Die Projektmanagement-Tools sind eigene Entwicklungen, die zu vielen ERPs kompatibel gemacht werden müssen, um die Absatzchancen nicht zu verringern. Somit sind diese Tools keine konsequente Weiterentwicklung innerhalb der ERP-Systeme, sondern eine externe Sicht durch ein Fenster des Datenhochhauses des Unternehmens. An dieser Stelle muss ganz klar gesagt werden, dass viele Unternehmen mit diesen eingesetzten Lösungen durchaus zufrieden sind. Sie nehmen das dafür nötige Geld gerne in die Hand und lassen sich so ein Top-modernes Netzwerk nach allen Ansprüchen der wichtigsten Stakeholder knüpfen. Aber auch hier ergeben sich Nachteile. Wenn eine der Netzwerkkomponenten ein neues Release erhält, muss jede verbundene Schnittstelle überwacht und oft auch angepasst werden. Datenströme müssen erneut geprüft werden und eine anschließende Neukonzeption der IT-Landschaft kann nicht ausgeschlossen werden.

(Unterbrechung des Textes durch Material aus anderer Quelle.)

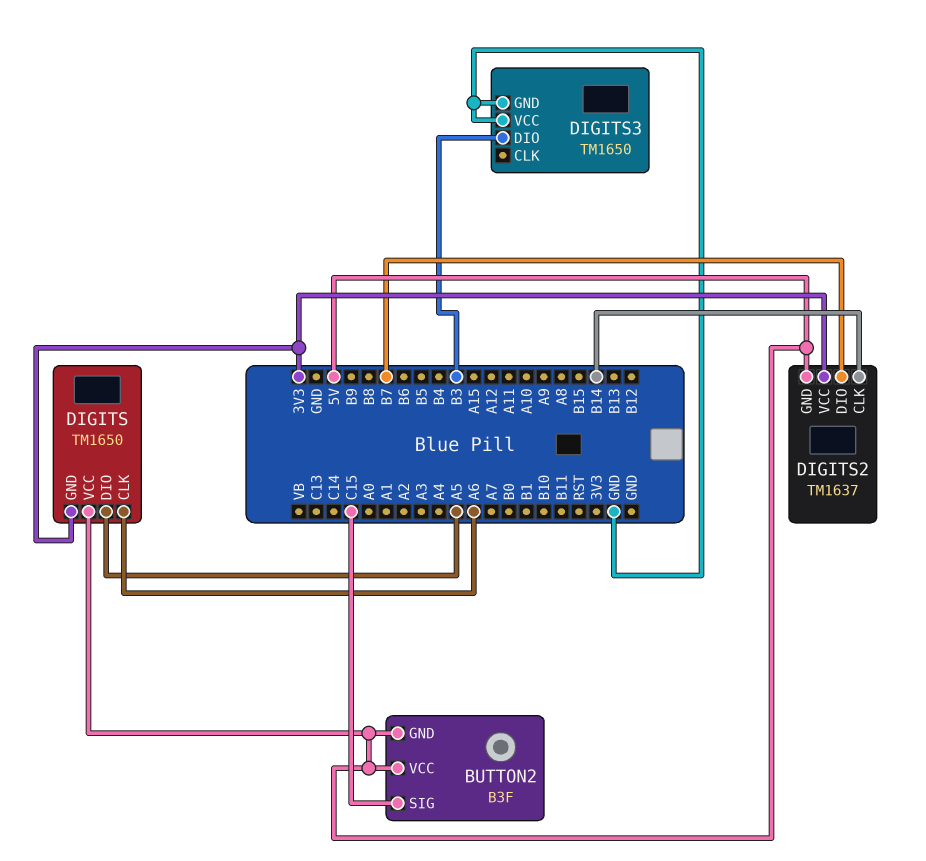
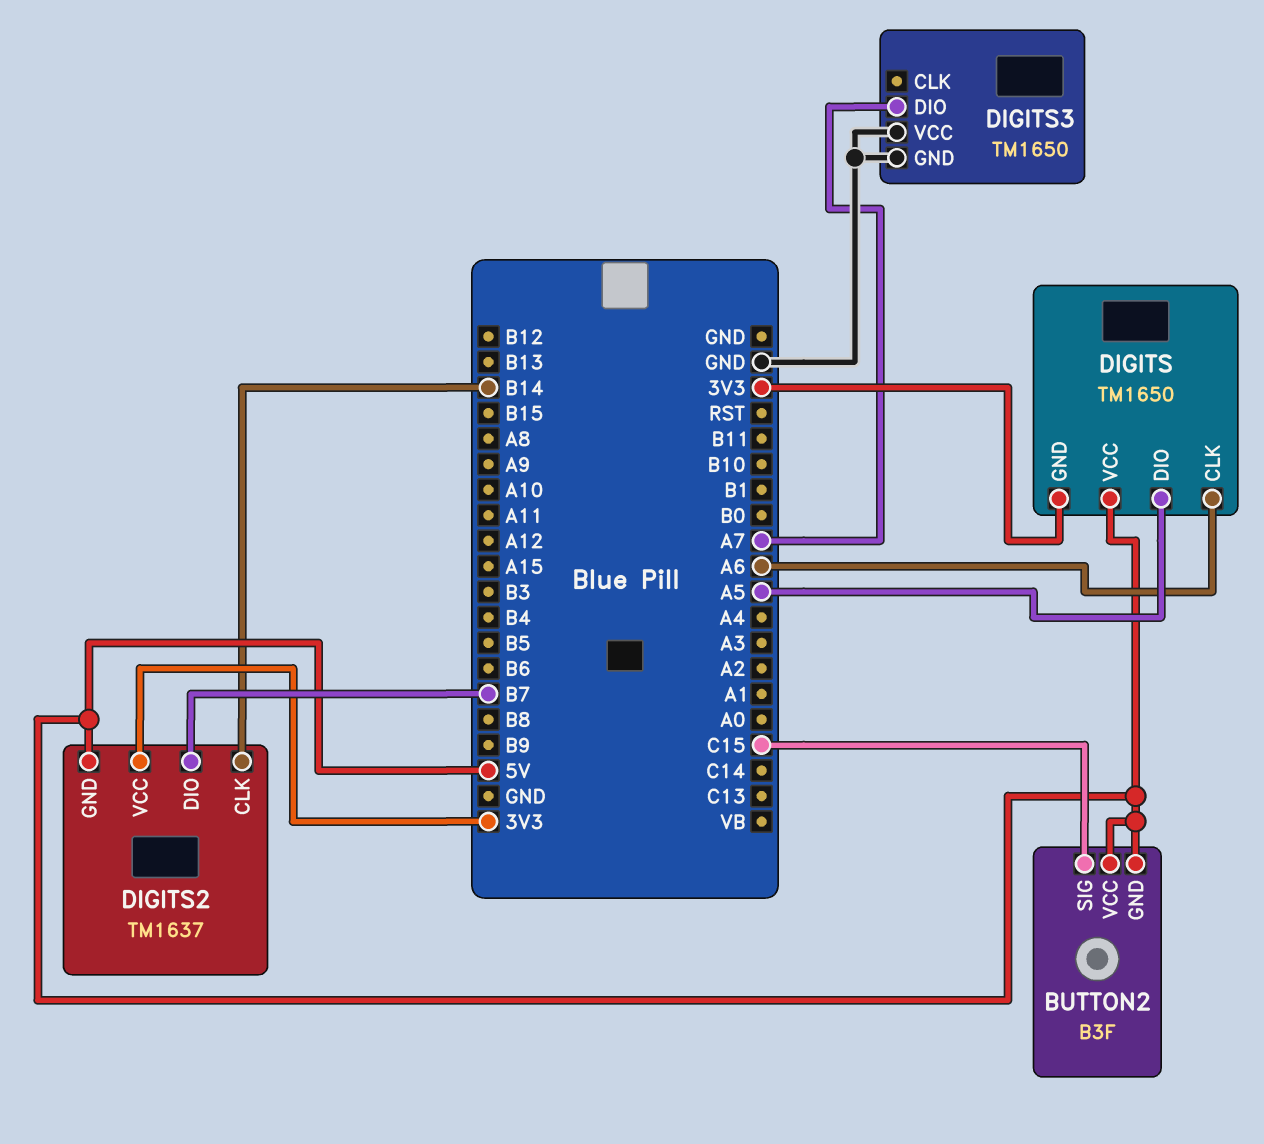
DIGITS3 pin DIO: B3 -> A7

Wie bereits erwähnt ignorieren die Hersteller von ERP-Systemen jedoch solche Entwicklungen nicht. Es dauert nicht lange, dann gibt es in den einzelnen Softwareschmieden weltweit Entwicklungsprojekte, um einen Teil des Kuchens abzubekommen. Es wird eine Entwicklung wie im Bereich CRM geben. Mit der homogenen Integration steigt die Kundenzufriedenheit, da die Investitionssicherheit durch ein geschlossenes System maßgeblich gesteigert wird und des Weiteren ergibt sich durch die Integration ein organischer Informationsfluss innerhalb des Systems.

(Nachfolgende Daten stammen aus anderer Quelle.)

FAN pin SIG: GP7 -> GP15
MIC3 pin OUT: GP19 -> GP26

Einige ERP-Systeme sind bereits mit einem Projektmanagement ausgestattet, wie beispielsweise Canias ERP, das System der Industrial Application Software GmbH aus Karlsruhe (IAS). „Durch die mittelständische Unternehmensgröße sind solche Unternehmen viel eher in der Lage eine solche Entwicklung zu stemmen als die Riesen in der Branche. Diese Anbieter können sehr schnell auf die Marktbedürfnisse reagieren und haben weitaus geringere Entwicklungskosten.

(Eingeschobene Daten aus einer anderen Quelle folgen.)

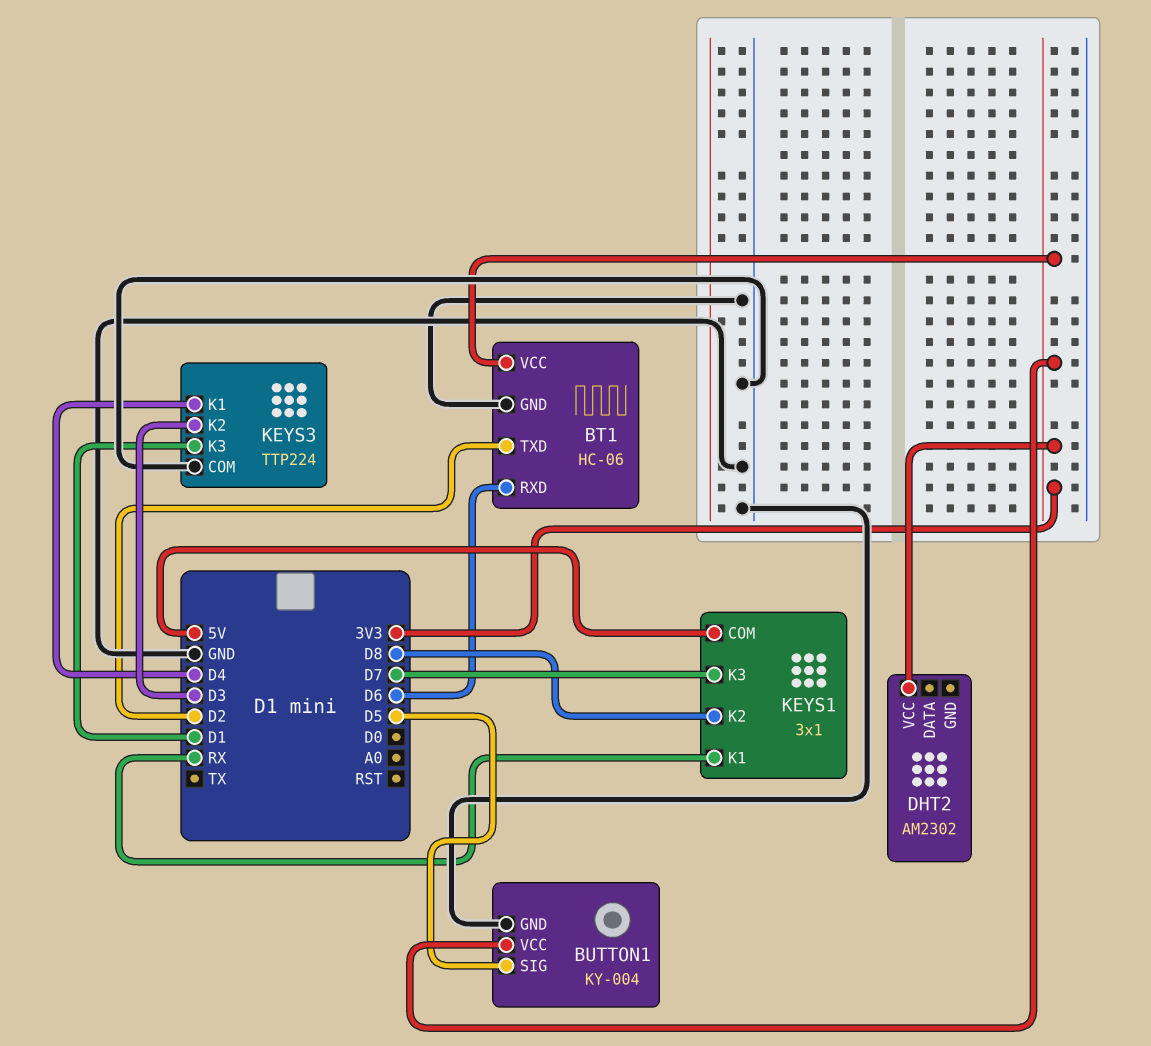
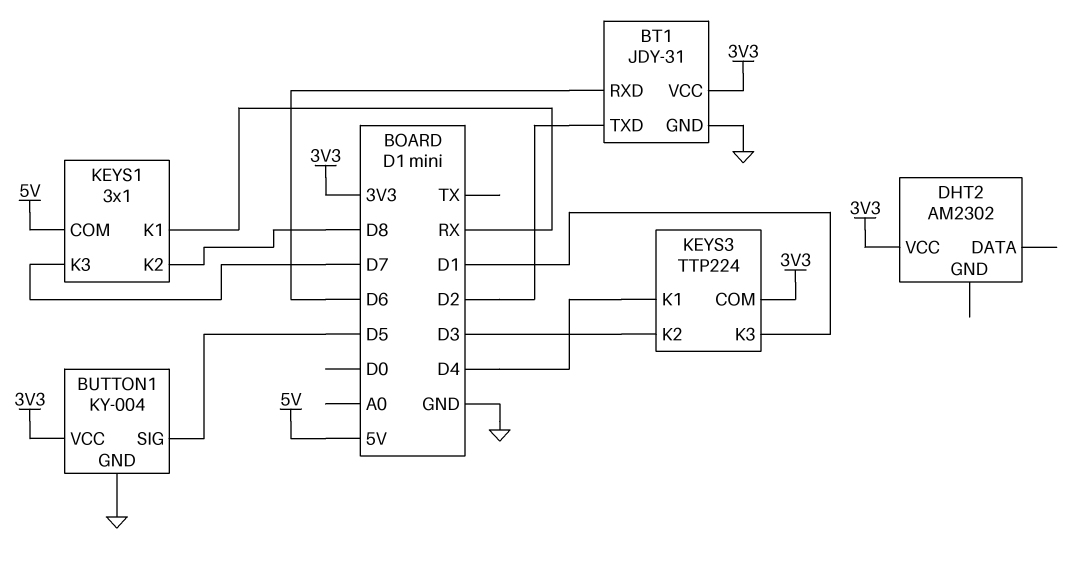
BT1: HC-06 -> JDY-31
KEYS3 pin COM: GND -> 3V3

Innerhalb eines ERPs sind die Anforderungen an ein Projektmanagement nach den Maßgaben des PMI (Project-Management Institute) zum einen allgemeiner Natur und zum anderen bezogen auf die Vernetzung mit allen im System bereits vorhandenen Prozessen und Abläufen, sehr ERP-spezifisch. Zum allgemeinen Bereich gehören beispielsweise Mitarbeiterzuordnungen, Dokumentenverwaltung, Terminplanung, Kostenanalyse, und die Kommunikation. Der für die ERP-Systeme spezifische Teil vernetzt diese und andere Teile des Projekts mit Vertriebsvorgängen, wie Angebote, Aufträge und Rechnungen. Ebenso wird der Einkauf mit überwacht. Die gesamte Disposition des Unternehmens kann durch im Projekt geplante Vorgänge und Verbräuche beeinflusst werden. Auch die Ressourcenbindung in der Fertigung ist durch das Projektmanagement beeinflussbar.

Vorteile für die Anwender

Bezugnehmend auf den ersten Teil dieses Artikels erlaubt die Betrachtung von Projekten als Planungsinstanz auch die bereichsübergreifende Darstellung von Prozessen und Abhängigkeiten. Terminierungsregeln innerhalb des Projektes schreiben die Abarbeitungs- und Rückmeldereihenfolge der Aktivitäten vor. Die direkten Auswirkungen auf das gesamte Unternehmen lassen sich dann ohne Systemwechsel oder Medienbruch analysieren. Wenn Lösungen eine Projektfunktionalität mitbringen, dann ist damit meist ein Kostensammler gemeint, denn hier laufen dann alle Erträge und Aufwände zusammen, im besten Fall noch Rückmeldungen oder Aktivitäten, aber es fehlt ganz einfach der prozessuale Draufblick. Und ohne den sieht man ein Projekt immer erst hinterher, wenn es schon gelaufen ist. Das ist zwar generell nicht unwichtig, reicht aber heutzutage nicht mehr aus. Das zeigen die Erfahrungen am Markt in den verschiedensten Branchen.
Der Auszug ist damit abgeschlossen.